Design of Intelligent Wireless Burglar Alarm

Introduction
Traditional wired burglar alarms only sound an alarm locally when a burglary is detected. They have no internal controller and are easily damaged and ineffective. They are also inconvenient to install and expand. The wireless burglar alarm designed in this paper is controlled by a single-chip microcomputer. It is powerful and easy to expand into a multi-purpose smart home system.

1 System hardware circuit

1.1 Overall structure

The overall hardware structure of the intelligent alarm system is shown in Figure 1, which mainly includes a central controller, a transmitting and receiving module, a DTMF (dual-tone multi-frequency) module, a voice module, a telephone interface module, etc.

1.2 Central Controller

The AT89C51 microcontroller is selected, and the circuit is shown in Figure 2. P3.2 (INT0) is connected to the anti-theft detector to detect theft. If theft occurs, external interrupt 0 is triggered. P2.1 is connected to the voice circuit to realize voice playback control. P2.3 is connected to the telephone interface chip to realize analog off-hook and on-hook control. P1.0 outputs analog remote control. P1.4 is connected to the alarm buzzer. P0.0~P0.3 are respectively connected to D0~D3 of MT8888 and used as data bus. P2.0 is connected to RS0 of MT8888 to control the selection of MT8888 internal registers. P2.7 and CS of MT8888 control the selection of MT8888. P3.3 (INT1) is connected to pin 24 of the telephone interface chip to detect ringing. P3.6 and P3.7 are respectively connected to WR and RD of MT8888 to control the read and write operations of MT8888.

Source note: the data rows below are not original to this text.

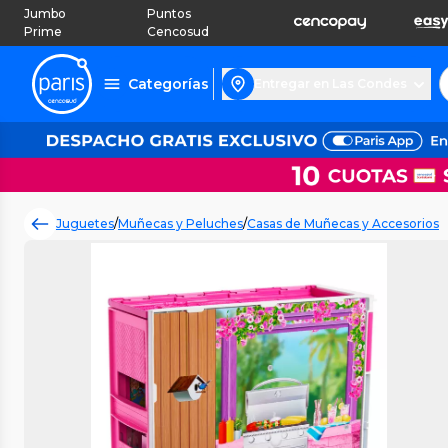
Jumbo
Puntos
Prime
Cencosud
Categorías
Entregar en Las Condes
Juguetes
/
Muñecas y Peluches
/
Casas de Muñecas y Accesorios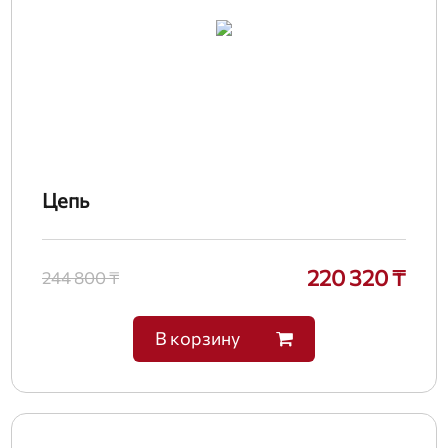
Цепь
220 320 ₸
244 800 ₸
В корзину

1.3 Detector and wireless transmitting and receiving circuits

The detector uses a wireless door sensor, which consists of a permanent magnet and a door sensor body (with a normally open reed switch inside). The wireless transmitting circuit is contained in the door sensor body, the receiving part is a super-regenerative module circuit, and the PT2262/PT2272 constitutes an encoding and decoding chip pair. When the permanent magnet leaves the reed switch at a certain distance, the detector immediately transmits a 315 MHz high-frequency radio signal containing an address code and its own identification code (data code). The receiving circuit determines whether it is from the same alarm system by identifying the address code of the radio signal, and then determines which detector is alarming based on its own identification code.

1.4 DTMF transceiver circuit

The alarm circuit shares a telephone line with the user's telephone. The MT8888 DTMF transceiver is selected and combined with the single-chip microcomputer and voice circuit to detect various telephone signal tones and perform automatic dialing; or decode the remote telephone key signal and transmit it to the single-chip microcomputer to achieve remote control. The circuit is shown in Figure 3.

1.5 Voice Circuit

ISD1420 is selected as the basic recording and playback circuit. All address lines are set to 0, and the starting address of playback is 0. When the S3 key is pressed, recording starts, and data is stored from address 0 until the memory is full or the key is released. When the S1 key is pressed, playback starts. The circuit is shown in Figure 4.

1.6 Telephone interface circuit

The telephone interface circuit is shown in Figure 5.

The DTMF transceiver circuit and the voice circuit both need to be connected to the outside world through the telephone interface circuit, and the PH8809 telephone interface chip is selected.

2 System Software

2.1 Main program flow

The system is controlled by a single-chip microcomputer. When there is a theft, the buzzer circuit is activated and a pre-set phone number is automatically dialed to alert the police; or it can accept remote control. The main process is shown in Figure 6.

2.2 Telephone alarm subroutine flow

The telephone alarm process is shown in Figure 7.

The detection subroutine is used to obtain the echo signal after picking up the phone and obtain a count value. The judgment subroutine determines whether the detected echo is a dial tone, a busy tone, or a ringback tone according to the standard of the program-controlled exchange. The dialing subroutine dials the pre-set phone number under the dialing conditions. If the other party is busy or no one answers after the ringing, it will delay for a period of time and wait for the next round of dialing. The playback subroutine plays back the pre-recorded alarm voice after the dialed phone is connected.

2.3 Remote Control Subroutine Flow

The remote control subroutine flow is shown in Figure 8.

If no theft occurs and the homeowner calls back, the system detects a ringing sound. After a set number of rings and no one answers, the system automatically picks up the phone and waits for the homeowner to enter a command through the telephone keypad. The command is transmitted to the host through DTMF and decoded to complete various remote control actions.

3 Conclusion

This intelligent anti-theft alarm system has complete functions, is easy to install and use. By connecting other sensors, such as fire, temperature, and smoke detectors, it can be used as a fire alarm system. In addition, by expanding the external memory, the number of probe interfaces of the host, the display module, the voice circuit, etc., the system can be made more intelligent and more powerful.